- WHAT TO WORK ON -
From the line with "For every layout" through the final line, please write out the listing exactly, including both of those lines.

- DATA TO PROCESS -
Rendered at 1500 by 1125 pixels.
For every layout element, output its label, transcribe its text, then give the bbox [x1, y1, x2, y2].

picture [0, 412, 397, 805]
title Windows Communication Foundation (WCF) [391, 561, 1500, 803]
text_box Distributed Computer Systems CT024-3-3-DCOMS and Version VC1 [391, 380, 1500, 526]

- REPLY TO THE EXERCISE -
For every layout element, output its label, transcribe its text, then give the bbox [x1, y1, x2, y2].

picture [0, 412, 397, 805]
title Windows Communication Foundation (WCF) [391, 561, 1500, 803]
text_box Distributed Computer Systems CT024-3-3-DCOMS and Version VC1 [391, 380, 1500, 526]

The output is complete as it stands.